Âgée maintenant de 23 ans, la jeune femme suit une cure à Portage, un organisme de traitement contre la toxicomanie. Ses mains bougent nerveusement et elle a les yeux pochés d'une fille qui a trop manqué de sommeil. Assise dans un bureau du centre de jour de Portage sur la rue Saint-Joseph, elle décrit sans ciller au Soleil comment les drogues de synthèse l'ont ravagée.
Désintox à 14 ans
Karine aurait aussi pu parler du mush, du buvard, du pot, de la cocaïne de la free-base. À 14 ans, elle a fait sa première désintox. Depuis, sa vie a été une succession de nouveaux buzz et de rechutes. Son corps est devenu une sorte de laboratoire de drogues sans injection. Mais de toutes les drogues qu'elle a consommées, c'est contre la dépendance et les effets imprévisibles et à long terme du speed et de l'ecstasy qu'elle doit mener son combat le plus acharné. Quatre ans après avoir gobé son premier comprimé, Karine sait trop bien qu'on peut trouver n'importe quoi et visiter l'enfer dans ces boîtes à surprises que sont les drogues de synthèse, comme le confirmait Santé Canada et la Sûreté du Québec dans un rapport, lundi.
Boîte à surprises
Du temps où elle ingérait deux comprimés par jour et passait des nuits blanches à raver dans un théâtre abandonné de Donnacona, au comprimé qu'elle n'a pu s'empêcher de prendre mercredi passé en allant au Dagobert, «je ne savais jamais ce qu'il y avait dans les pilules, dit-elle. Ça dépendait vraiment de la batch qu'on avait. Un mois, t'étais vraiment gelé et il fallait que t'en prennes juste une, et l'autre, il fallait que t'en prennes plus parce que c'était pas assez fort».
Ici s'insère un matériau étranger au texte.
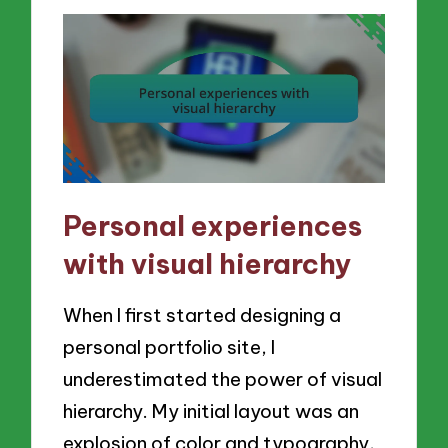
Personal experiences
with visual hierarchy
When I first started designing a
personal portfolio site, I
underestimated the power of visual
hierarchy. My initial layout was an
explosion of color and typography,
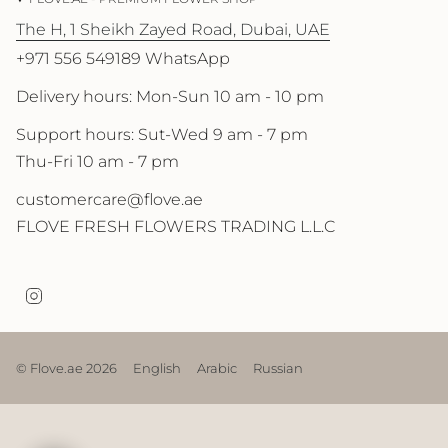
The H, 1 Sheikh Zayed Road, Dubai, UAE
+971 556 549189 WhatsApp
Delivery hours: Mon-Sun 10 am - 10 pm
Support hours: Sut-Wed 9 am - 7 pm
Thu-Fri 10 am - 7 pm
customercare@flove.ae
FLOVE FRESH FLOWERS TRADING L.L.C
I
n
s
t
a
© Flove.ae 2026
English
Arabic
Russian
g
r
a
m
Et à quelques reprises, les comprimés, frappés des logos comme On Star, Seven-up, Toyota ou Dove, ont mené Karine à l'hôpital. La dernière fois, c'était cet été. Alors escorte, la jeune femme avait reçu une dizaine de comprimés de speed et d'ecstasy d'un client. Après s'être chicanée avec un ex-copain, un soir, elle avait passé une semaine enfermée dans son appartement, à déprimer, à pleurer, à faire des crises de paranoïa, à entendre des voix et à se mutiler les bras.
«Je ne voulais pas vraiment mourir, dit-elle. C'était plus de l'attention que je voulais. C'était une façon de dire : ''Aidez-moi!''» Même à jeun, la psychose a continué. Karine a fini par se rendre elle-même à l'hôpital Saint-Sacrement, où elle a passé les trois semaines les plus dures de sa vie. «Ils me donnaient du siroquel [un antipsychotique] aux heures. J'essayais d'appeler plein de monde et il n'y avait personne et là je pleurais parce que je me disais que j'étais toute seule. Les infirmiers capotaient, je me réveillais, je pleurais, je me rendormais, je repleurais.»
Depuis qu'elle est sortie de l'hôpital, Karine fréquente le centre de jour de Portage et elle prévoit bientôt rester à temps plein dans un centre de désintox des Laurentides. Elle espère qu'elle s'en sortira un jour. Et elle n'a pas de conseils à donner à ceux qui croient qu'il n'y pas de danger à prendre un speed ou une ecstasy de temps en temps. Son histoire suffit.